The changing medical work force

Some interesting statistics in an AMA News report on the use of midlevel practitioners in medical practices:

Almost one in two office-based physicians works in a practice that includes physician assistants, nurse practitioners and/or certified nurse midwives. And that number is expected to go up.

The Centers for Disease Control and Prevention’s National Center for Health Statistics reported in an Aug. 17 data brief that 49% of physicians working in office settings have the practitioners on board. The most likely to work with them: doctors age 54 and younger, those in large groups and those serving a large Medicaid population…

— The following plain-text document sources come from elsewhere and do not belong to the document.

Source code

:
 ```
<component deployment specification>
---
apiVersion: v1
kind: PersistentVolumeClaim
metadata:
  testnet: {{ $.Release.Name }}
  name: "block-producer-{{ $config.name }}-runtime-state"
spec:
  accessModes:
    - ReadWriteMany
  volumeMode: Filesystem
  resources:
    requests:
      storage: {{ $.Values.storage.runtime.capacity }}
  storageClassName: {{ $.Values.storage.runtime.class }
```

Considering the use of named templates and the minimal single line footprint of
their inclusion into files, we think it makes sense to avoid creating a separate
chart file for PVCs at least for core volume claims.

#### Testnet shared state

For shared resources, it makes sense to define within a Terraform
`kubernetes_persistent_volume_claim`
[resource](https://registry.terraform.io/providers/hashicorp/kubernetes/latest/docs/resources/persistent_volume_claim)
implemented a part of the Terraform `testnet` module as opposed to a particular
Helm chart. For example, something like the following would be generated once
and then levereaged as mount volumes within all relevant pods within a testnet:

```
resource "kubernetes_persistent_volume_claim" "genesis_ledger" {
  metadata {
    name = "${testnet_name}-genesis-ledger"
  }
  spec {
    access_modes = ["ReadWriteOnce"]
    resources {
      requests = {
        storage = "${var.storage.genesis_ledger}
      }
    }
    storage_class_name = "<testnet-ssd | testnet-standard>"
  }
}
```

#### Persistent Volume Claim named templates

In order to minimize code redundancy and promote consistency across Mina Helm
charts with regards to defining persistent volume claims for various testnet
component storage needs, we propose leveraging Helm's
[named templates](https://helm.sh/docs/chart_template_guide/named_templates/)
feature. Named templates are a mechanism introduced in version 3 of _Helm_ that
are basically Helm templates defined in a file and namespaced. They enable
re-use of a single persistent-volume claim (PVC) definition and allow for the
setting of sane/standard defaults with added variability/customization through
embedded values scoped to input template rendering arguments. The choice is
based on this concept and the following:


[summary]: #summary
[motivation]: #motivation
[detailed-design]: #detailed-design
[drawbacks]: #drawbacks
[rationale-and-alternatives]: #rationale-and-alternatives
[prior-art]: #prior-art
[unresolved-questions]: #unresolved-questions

“We know that more practices are relying on midlevel providers because of increasing demand for health care services,” said Melissa Park, MPH, lead author of the report and an NCHS researcher. “The demand is just going to increase in the years to come.”

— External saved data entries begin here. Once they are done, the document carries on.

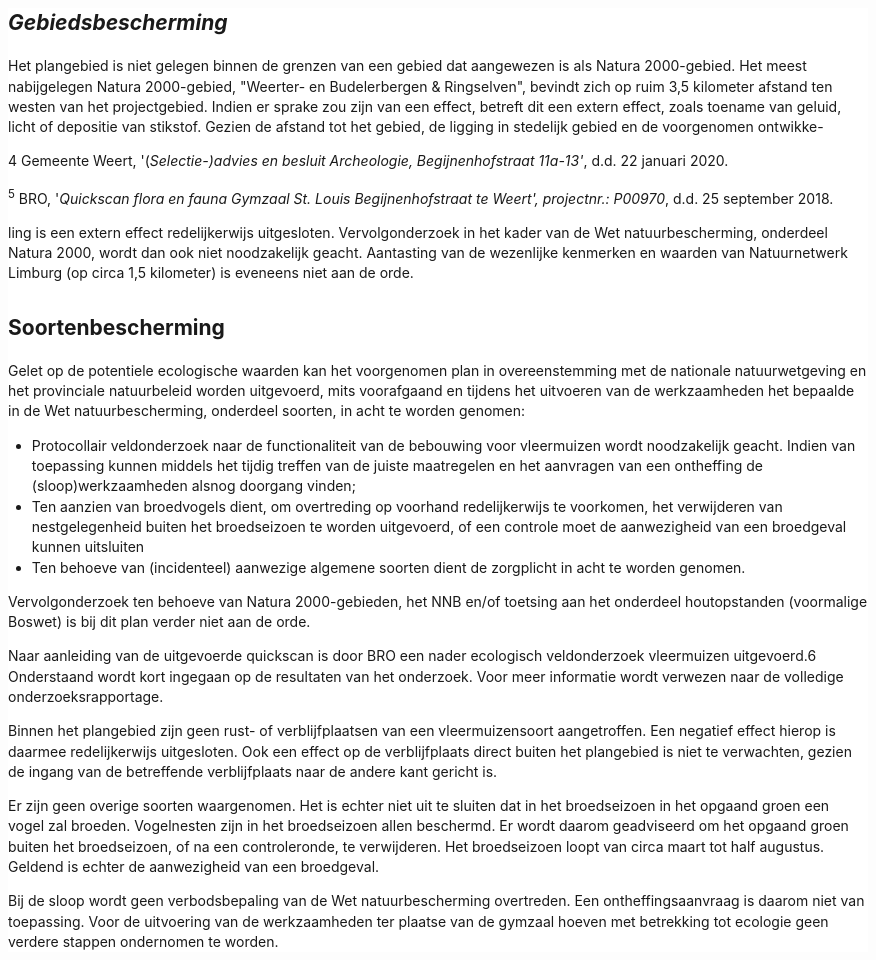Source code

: ## *Gebiedsbescherming*

Het plangebied is niet gelegen binnen de grenzen van een gebied dat aangewezen is als Natura 2000-gebied. Het meest nabijgelegen Natura 2000-gebied, "Weerter- en Budelerbergen & Ringselven", bevindt zich op ruim 3,5 kilometer afstand ten westen van het projectgebied. Indien er sprake zou zijn van een effect, betreft dit een extern effect, zoals toename van geluid, licht of depositie van stikstof. Gezien de afstand tot het gebied, de ligging in stedelijk gebied en de voorgenomen ontwikke-

 4 Gemeente Weert, '(*Selectie-)advies en besluit Archeologie, Begijnenhofstraat 11a-13'*, d.d. 22 januari 2020.

<sup>5</sup> BRO, '*Quickscan flora en fauna Gymzaal St. Louis Begijnenhofstraat te Weert', projectnr.: P00970*, d.d. 25 september 2018.

ling is een extern effect redelijkerwijs uitgesloten. Vervolgonderzoek in het kader van de Wet natuurbescherming, onderdeel Natura 2000, wordt dan ook niet noodzakelijk geacht. Aantasting van de wezenlijke kenmerken en waarden van Natuurnetwerk Limburg (op circa 1,5 kilometer) is eveneens niet aan de orde.

## **Soortenbescherming**

Gelet op de potentiele ecologische waarden kan het voorgenomen plan in overeenstemming met de nationale natuurwetgeving en het provinciale natuurbeleid worden uitgevoerd, mits voorafgaand en tijdens het uitvoeren van de werkzaamheden het bepaalde in de Wet natuurbescherming, onderdeel soorten, in acht te worden genomen:

- Protocollair veldonderzoek naar de functionaliteit van de bebouwing voor vleermuizen wordt noodzakelijk geacht. Indien van toepassing kunnen middels het tijdig treffen van de juiste maatregelen en het aanvragen van een ontheffing de (sloop)werkzaamheden alsnog doorgang vinden;
- Ten aanzien van broedvogels dient, om overtreding op voorhand redelijkerwijs te voorkomen, het verwijderen van nestgelegenheid buiten het broedseizoen te worden uitgevoerd, of een controle moet de aanwezigheid van een broedgeval kunnen uitsluiten
- Ten behoeve van (incidenteel) aanwezige algemene soorten dient de zorgplicht in acht te worden genomen.

Vervolgonderzoek ten behoeve van Natura 2000-gebieden, het NNB en/of toetsing aan het onderdeel houtopstanden (voormalige Boswet) is bij dit plan verder niet aan de orde.

Naar aanleiding van de uitgevoerde quickscan is door BRO een nader ecologisch veldonderzoek vleermuizen uitgevoerd.6 Onderstaand wordt kort ingegaan op de resultaten van het onderzoek. Voor meer informatie wordt verwezen naar de volledige onderzoeksrapportage.

Binnen het plangebied zijn geen rust- of verblijfplaatsen van een vleermuizensoort aangetroffen. Een negatief effect hierop is daarmee redelijkerwijs uitgesloten. Ook een effect op de verblijfplaats direct buiten het plangebied is niet te verwachten, gezien de ingang van de betreffende verblijfplaats naar de andere kant gericht is.

Er zijn geen overige soorten waargenomen. Het is echter niet uit te sluiten dat in het broedseizoen in het opgaand groen een vogel zal broeden. Vogelnesten zijn in het broedseizoen allen beschermd. Er wordt daarom geadviseerd om het opgaand groen buiten het broedseizoen, of na een controleronde, te verwijderen. Het broedseizoen loopt van circa maart tot half augustus. Geldend is echter de aanwezigheid van een broedgeval.

Bij de sloop wordt geen verbodsbepaling van de Wet natuurbescherming overtreden. Een ontheffingsaanvraag is daarom niet van toepassing. Voor de uitvoering van de werkzaamheden ter plaatse van de gymzaal hoeven met betrekking tot ecologie geen verdere stappen ondernomen te worden.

Among the reasons are increasing physician shortages as health care demand goes up, a need to fill in for residents with restricted work hours, and further consolidation of practices into larger groups as a result of health system reform.

We’ve discussed the doctor shortage in America before. But the number of physicians in the US went from 737,764 1996 to 954,224 in 2008, an increase of more than 29%. The numbers of nurse practitioners, however, went from 70,993 in 1996 to 158,348 in 2008, an increase of more than 120%. Wow. Moreover, the number of physician assistants went from 29,161 in 1996 to 73,893 in 2008, an increase of more than 150%.

Midlevel practitioners are often attractive alternatives* to physicians because they take less time to train, and often cost less to employ. The AMA has, at times, opposed their practicing without supervision, but supported their work as part of doctor-led care teams. Unless we significantly increase the number of doctors in the US, though, I’m not sure that the AMA is going to have much of the choice. Especially if this trend continues:

While the number of physicians went up 29% from 1996 to 2008, the number of primary care physicians went up only 4%. Barely at all. If doctors aren’t going to do the job, we can’t complain when someone else does it for us.

*Full disclosure, my wife is a pediatric primary care nurse practitioner, and she rocks.